## [DOCUMENT EXTRACT]
········

At first, one sees firefighters busy at the
work
of rescue. But what are they
rescuing? The fire's victims are
conspicuously absent. Also, the fire seems to be engulfing some kind of
colonial beach house. But where is the fire fighter shooting his hose?
The only part of the house NOT erupting in flames. As fire bursts
through windows and rages across the front lawn, the incomplete arc of
water squirting from the fireman's hose is directed at the completely
unaffected side of the house! Further afield we see that, in fact, the
entire street is being swallowed by a billowing fireball! Meanwhile,
the other firefighter, who is looking down and facing away from the
entire scene, appears to be inspecting a smouldering crockpot! This is
gross negligence! Someone at the SSFFD really needs to
reconsider their training program (the SSFFD is the South San Francisco
Fire Department...if I were them, I'd be considering a libel suit)!
Still further on, a
firetruck is hosing down the opposite side of the street where there
appears to be nothing but dead trees. Might it be that these firemen
are just a little too
incompetent for it to be a mistake... Who could be responsible for such a dastardly
act of pyromaniacism, and such glaring neglect on the part of fire
rescue officials? There is a clue provided in the furthest
background. Contrasted against the quaint rooftops of the beachhouse is
a series of highrises. Clearly, a sinister and nefarious corporation
has been eyeing the now-blazing property for some time.

········

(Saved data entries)
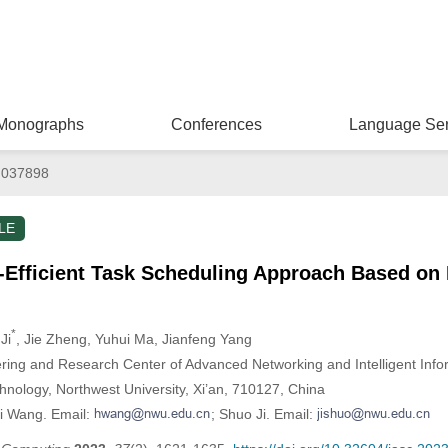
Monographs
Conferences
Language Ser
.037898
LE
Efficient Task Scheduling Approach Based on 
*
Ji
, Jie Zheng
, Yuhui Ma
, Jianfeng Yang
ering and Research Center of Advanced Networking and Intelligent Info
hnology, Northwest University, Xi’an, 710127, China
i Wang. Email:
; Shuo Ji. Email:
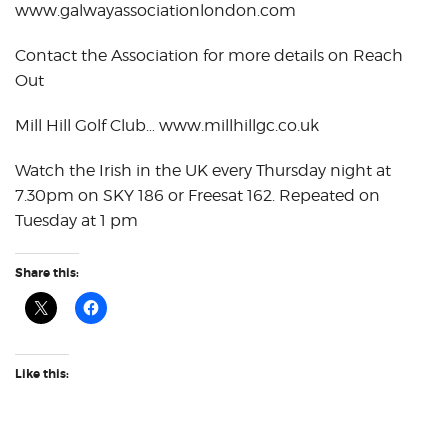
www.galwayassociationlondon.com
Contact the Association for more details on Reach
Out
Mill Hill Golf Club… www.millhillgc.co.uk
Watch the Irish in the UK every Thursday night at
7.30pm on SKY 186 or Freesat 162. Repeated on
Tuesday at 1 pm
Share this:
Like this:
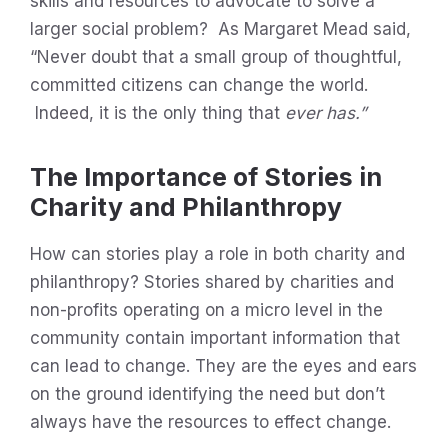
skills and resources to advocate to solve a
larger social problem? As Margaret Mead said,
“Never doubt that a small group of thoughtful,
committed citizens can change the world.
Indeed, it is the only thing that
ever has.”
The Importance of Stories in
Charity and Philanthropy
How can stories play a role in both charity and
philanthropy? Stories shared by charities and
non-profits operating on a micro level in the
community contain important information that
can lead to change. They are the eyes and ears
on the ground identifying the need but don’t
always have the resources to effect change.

········

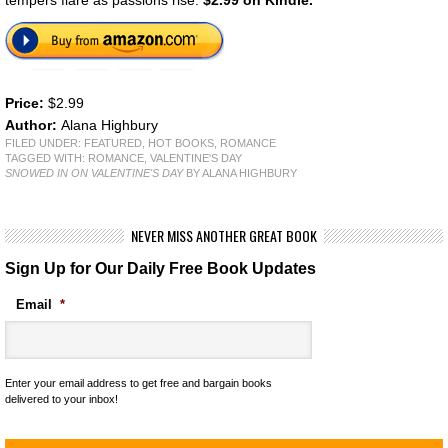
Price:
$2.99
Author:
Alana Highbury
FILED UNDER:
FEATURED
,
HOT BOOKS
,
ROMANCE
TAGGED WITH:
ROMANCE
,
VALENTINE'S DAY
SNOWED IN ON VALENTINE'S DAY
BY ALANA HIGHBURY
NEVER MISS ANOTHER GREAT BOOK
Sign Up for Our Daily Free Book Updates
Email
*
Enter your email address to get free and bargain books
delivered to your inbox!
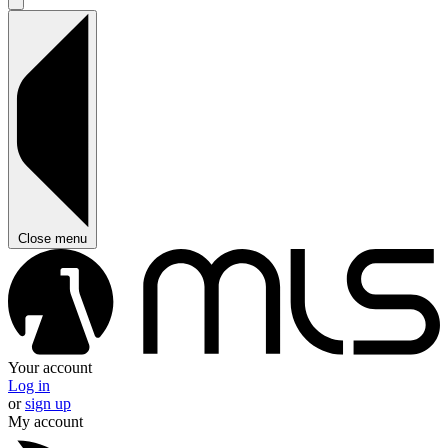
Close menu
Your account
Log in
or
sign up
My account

········

## [AIM OF THE TASK]
From the passage about the burning beach house, reproduce verbatim the portion starting with "The only part" and going on through "a libel suit)!".

## [ANSWER FOR THE TASK]
The only part of the house NOT erupting in flames. As fire bursts
through windows and rages across the front lawn, the incomplete arc of
water squirting from the fireman's hose is directed at the completely
unaffected side of the house! Further afield we see that, in fact, the
entire street is being swallowed by a billowing fireball! Meanwhile,
the other firefighter, who is looking down and facing away from the
entire scene, appears to be inspecting a smouldering crockpot! This is
gross negligence! Someone at the SSFFD really needs to
reconsider their training program (the SSFFD is the South San Francisco
Fire Department...if I were them, I'd be considering a libel suit)!